Carry the article on gift ecology forward from its last sentence.

Provided text —
-=-=-
A Deep Dive Into The Gift Ecology
DailyGood
BY AUDREY LIN
Syndicated from servicespace.org, Jan 26, 2017

11 minute read

 

From various corners of the US and globe—from CA to North Carolina, Boston to India, Dubai to China—a crew of our October Laddership Circle tuned in on Tuesday for a deeper dive breakout call on Gift Ecology.

"Holding the Questions"

Prior to the call, everyone shared initial reflections online. Then, after an opening couple minutes of silence, we each tossed in a question for the conversation—ranging from practical implementations and sustaining gift-based systems to notions of an “inner gift-ecology” and how to honor our families’ wishes along the way.

Chris, who comes from many years of monastic living, questioned how to share about his work without marketing. Xiao humbly noted that, before operating in gift, she’s still wondering how best to serve: “How do I get out of my way to find my calling? How can I make myself useful?” Melissa—calling in between classes at the middle school where she teaches—noted that she’s creating a course for next year with a culminating project in gift ecology. “How do I thread that into the school?” she wondered.

She, Jennifer, and Becky also touched upon the sustainability element of gift. “Are there tools or habits that we can cultivate to help us through times when the fear of lack creeps in?” Jennifer asked. Laughing, she noted that while Mother Theresa would say, “Oh, just pray,” not all of us are there yet. :) Becky candidly asked how to reconcile living from the head to shifting towards the heart. After a less-aligned career in marketing, she’s been diving full-force in her gift offerings for the last 18+ months, and holding questions of how to best support her family and finances in that mode of operating.

Others of us wondered about an inner gift-ecology. “What is the inner life of a gift ecologist?” Yaniv posed, as Neerad wondered how we can overcome our blind spots along the path, and Natasha offered, “In this moment, how can I be a gift? How in this moment—with whatever I’m asked to do, in whatever ways I’m asked to serve—can I be able to show up and say, ‘Yes’?”

And Micky and Zilong brought up the element of relating to gift when loved ones may feel otherwise. “Has anyone had push-back from people closest to you, about wanting to throw yourself into this?” Micky asked, while Zilong calling in from China questioned, “How can I share this and not let parents or family worry for me? And how to gradually and skillfully invite them to open up to these values, without creating a ‘holier than thou’ feeling?”

With such a rich field of inquiry, we transitioned into some stories and insights from Nipun—who graciously joined us in the midst of a week+ of nonstop circles. :)

Nature and 'Survival'

On the question of how to ‘survive’ in a gift-economy, he noted, “There is abundance in nature… How do we reconnect with nature’s abundance? How do we reconnect with this principle that sages have talked about for so long: ‘It is in giving that we receive’?” Three key elements could be:

Service: “Take this moment, and do whatever small thing you can.” Find a way to deliver value (not the value you want to offer, but what people want to receive).
-=-=-
Study material —
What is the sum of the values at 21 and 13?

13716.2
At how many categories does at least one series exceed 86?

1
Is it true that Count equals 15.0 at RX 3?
-=-=-
Answer —
Social Capital: “You can’t do an act of kindness without creating an affinity. Without creating a connection, a relationship.” You can’t do this alone. Sustain networks of people that support the values you stand for, by paying-forward what you receive, and sharing stories as an expression of gratitude.

Surrender: “Trust that if you plant a seed, it will bloom. It will take time and require a lot of different nutrients and conditions until it rises up.” Trust the mystery of self-organization; have a context for suffering (i.e. Answer to ‘why do bad things happen to good people?’), and if you suffer/fail, use it to break new ground and adjust yourself and your offerings.

What it Means When Things "Work Out"

Later on, Nipun noted how when things “work out,” it often refers to financial sustainability: How is my financial sustainability in an equilibrium? But, he pressed, “The penetrating question is ‘What does it mean to be working out’? … To me, working out, is: How can I have an equanimity—how can I have a mental equilibrium-- so that no matter what comes my way, it feels like it’s working out? That I have my capacity, my mind is so strong and stable, that all these things on the outside are not going to shut me down. They’re going to keep my values intact.”

He went on with the example of Gandhi:

“If we look at someone like Gandhi, this was how he changed the world. He said, ‘I’m going to love you no matter what.’ He didn’t say, ‘If you love, you’ll never get shot.’ He said, ‘If someone comes to shoot me (as Godse did put 3 bullets through him), it’s going to work out, because I’m going to bless you.’ That’s what he did. ‘Ram. Ram. Ram.’ He blessed the guy. And so ‘working out’ for him—and his whole model of social change—was not that you’re going to be okay in a certain metric of compassion, but that your mind has such infinite capacity that you can redefine what it means to be okay. You can actually be equanimous through all that comes your way. That’s a tough process. We can’t all be Gandhi. I’m not a Gandhi. But we can say, ‘Well, when I get weak, what gives me resilience?’ And this is it. This is what we’re doing here—we’re sharing and connecting with each other.”

Practical Questions of Design

And, on a practical level, Nipun remembered how someone once asked, “How do you ‘manufacture’ abundance?” While abundance is not necessarily something we can manufacture, there is an idea that for everything we give over time, we do receive in different currencies. Three other possible ways to approach it:

Past: How can we innovate already-established things (systems, groups, processes) from a news lens?

Present: How can we look at what is in front of us, and waste less? Oftentimes, we compensate for lack of a certain resource. For example, Karma Kitchen wouldn’t be possible without leveraging technology (i.e. the internet) to coordinate volunteers contributing small amounts of time.

Future: What can we unlock? What is an untapped potential that we can unlock through this gift ecology process? Gratitude can unlock connections between people that are powerful. How do we design for gratitude? How to leave a space for the gratitude to bloom and connect with others? 

Informal Q&A

Yaniv: I had the privilege of visiting the City of Ten Thousand Buddhas monastery yesterday. Part of the conversation we had there was how that monastery also doesn’t fundraise, or go after money to sustain themselves and their work. When they were building the monastery, the focus was on keeping precepts of virtuous behavior and then focusing on the inner cultivation. What does an inner gift-ecology look like? If you try to put it in a formula, it probably won’t work. But it’s still part of the ‘secret sauce’. How would you tie the inner cultivation piece and precepts in a non-monastic and non-faith-based setting to this process?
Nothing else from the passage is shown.